As the rotational speed of the control valve 930 is altered, the
orifices 932a, 932b, and 932c can be aligned to a flow position for
less time per revolution.
Angular acceleration of the control valve 930 can be varied by the
controller 208, shown in FIG. 2 to allow the orifices 932a, 932b,
and 932c to dwell in a flow position aligned with select flow ports
217a, 217b, and 217c to increase a select pad actuation time.
Similarly, the control valve 930 can accelerate past a specific
select flow port 217a, 217b, and 217c to minimize a pad actuation.
In certain embodiments, angular acceleration of the control valve
930 can be utilized to provide a linear or nonlinear response
independent of the layout of the orifices 932a, 932b and 932c.
Further, the orifices 932a, 932b and 932c can be jittered back and
forth to provide a desired pressure response characteristic to
actuate a desired pad with a desired movement profile.
FIG. 22 is a schematic view of a control valve 1030 according to
some embodiments of the present disclosure. In the depicted
example, the control valve 1030 is a barrel valve that can receive
drilling fluid flow 201 and direct the drilling fluid flow 201 to
at least one piston 218a, 218b, 218c.
In the depicted example, each of the flow ports 217a, 217b, and
217c is ported or is otherwise in fluid communication with the
respective piston 218a, 218b, and 218c, wherein each respective
piston 218a, 218b, and 218c is coupled to a pad 216, shown in FIG.
2. Therefore, as fluid flow is received by the flow ports 217a,
217b, and 217c, a respective pad 216 is actuated in response to an
increased fluid pressure. The multiple flow ports 217a, 217b, and
217c can be formed in the steering assembly body 202, as shown in
FIG. 2, in a sleeve disposed around the control valve 1030, or
otherwise disposed around the control valve 1030. In the depicted
example, the multiple flow ports 217a, 217b, and 217c are
equidistantly disposed along a circumference. The multiple flow
ports 217a, 217b, and 217c can be spaced apart on an arc
approximately 120 degrees apart. Further, the multiple flow ports
217a, 217b, and 217c can be axially spaced apart.
FIG. 23 is an isometric view of a control valve 1030 and FIG. 24 is
a rectangular projection view of the control valve 1030 shown in
FIG. 22 according to some embodiments of the present disclosure.

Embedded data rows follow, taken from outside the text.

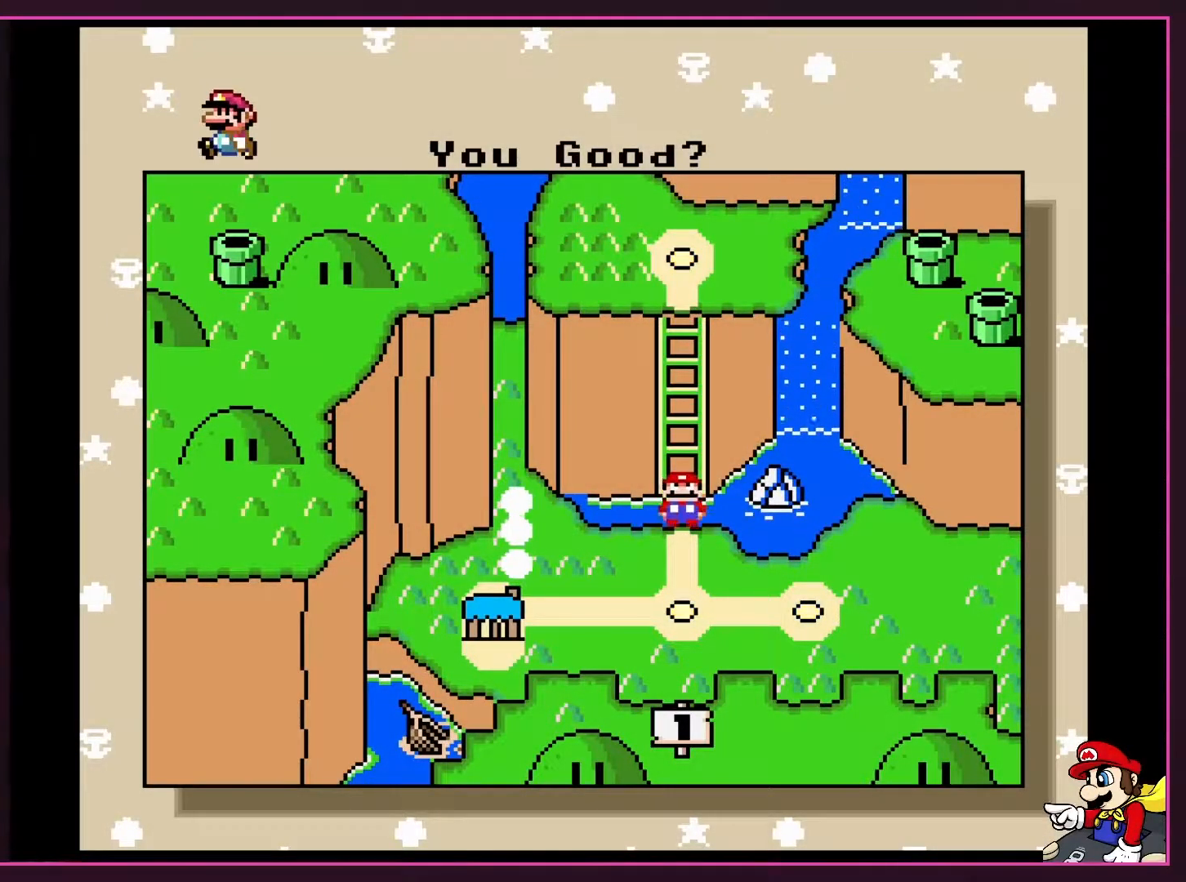
{"buttons": [], "events": []}
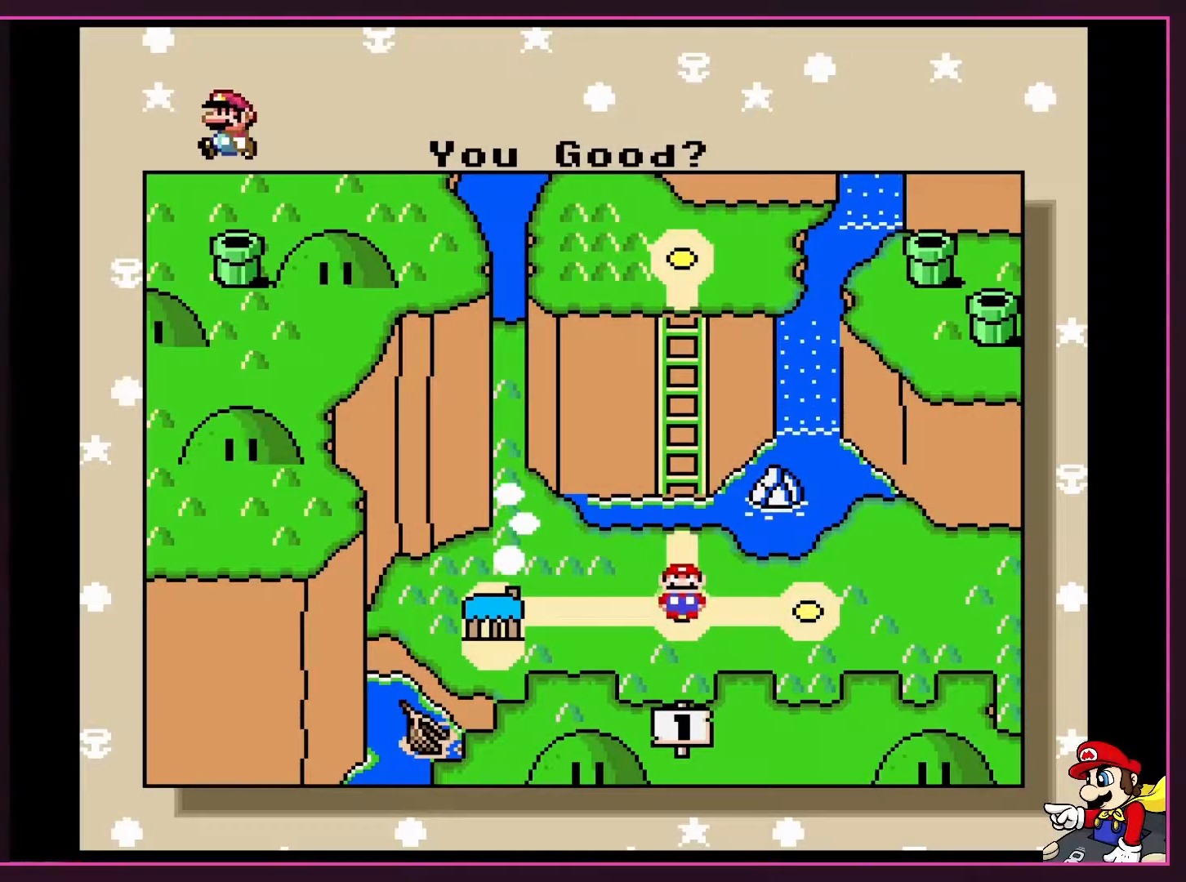
{"buttons": [], "events": []}
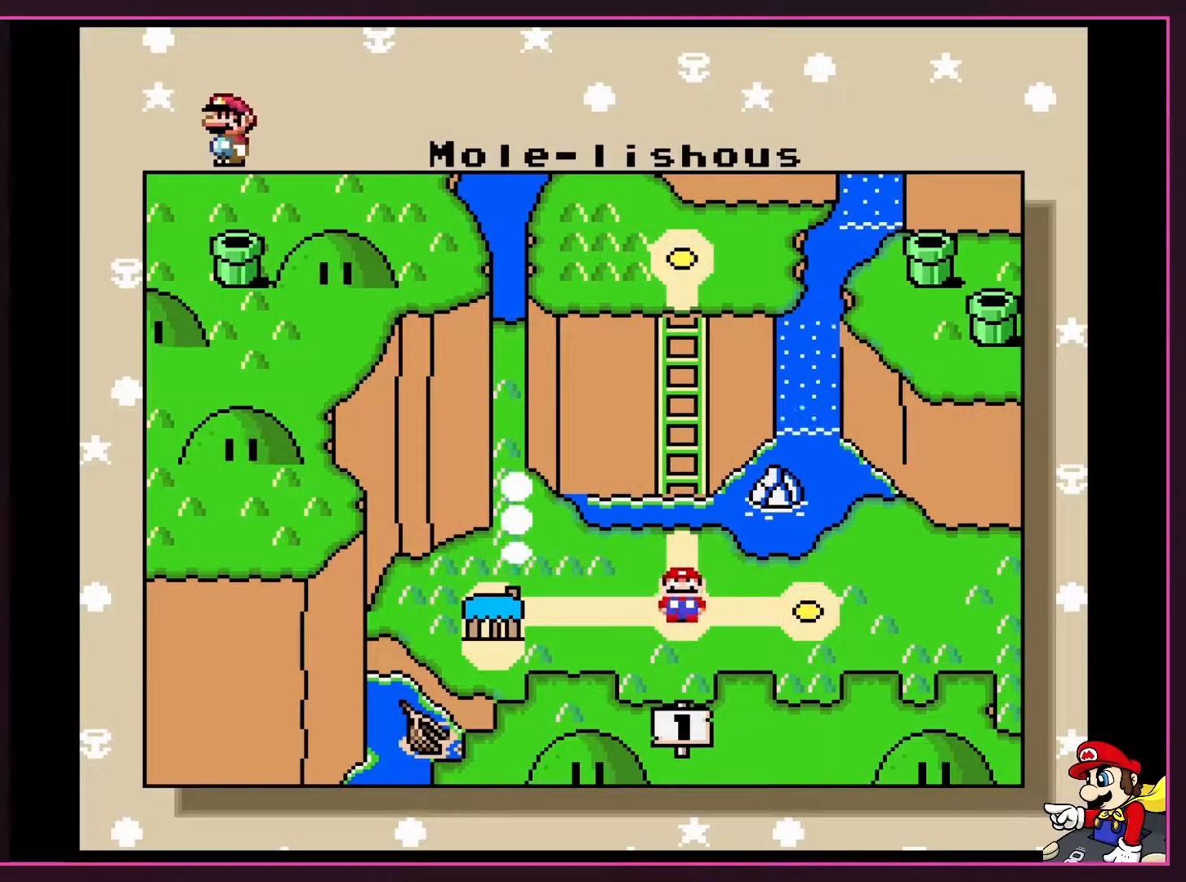
{"buttons": [], "events": []}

The control valve can be coupled to the output shaft 212 to be
rotatably coupled to the motor 210, shown in FIG. 2. In the
depicted example, the control valve 1030 includes a central bore
1031 and orifices 1032a, 1032b, and 1032c. The control valve 1030
can be a cylindrical body or sleeve. Further, in certain
embodiments, the control valve 1030 can include auxiliary orifices
1033a, 1033b, and 1033c. The central bore 1031 can allow the
drilling fluid flow 201 from an uphole location to pass through the
orifices 1032a, 1032b, and 1032c. The orifices 1032a, 1032b, and
1032c can be circumferentially aligned. Further, auxiliary flow can
be provided by the auxiliary orifices 1033a, 1033b, and 1033c.
Various examples of aspects of the disclosure are described below
as clauses for convenience. These are provided as examples, and do
not limit the subject technology.
Clause 1. A control valve for a steering assembly of a drill
string, the control valve comprising: a first valve element
including an orifice, the first valve element being movable by
actuation by an electric motor; and a second valve element
including an orifice, wherein flow passing through the first valve
element orifice passes through the second orifice and into a flow
channel to be in fluid communication with a piston bore to exert
pressure against a piston movable within the piston bore, the
piston being coupled a steering pad for applying force against the
wellbore wall to steer a direction of the drill string, wherein the
first valve element is movable with respect to the second valve
element to change flow through the first valve element orifice and
the second valve element orifice to modify fluid pressure within
the flow channel that is exerted against the piston, the first and
second valve elements being movable relative to each other to
increase or decrease flow toward the piston for controlling
actuation of the piston.
Clause 2. The control valve of Clause 1, wherein the first valve
element rotates with respect to the second valve element.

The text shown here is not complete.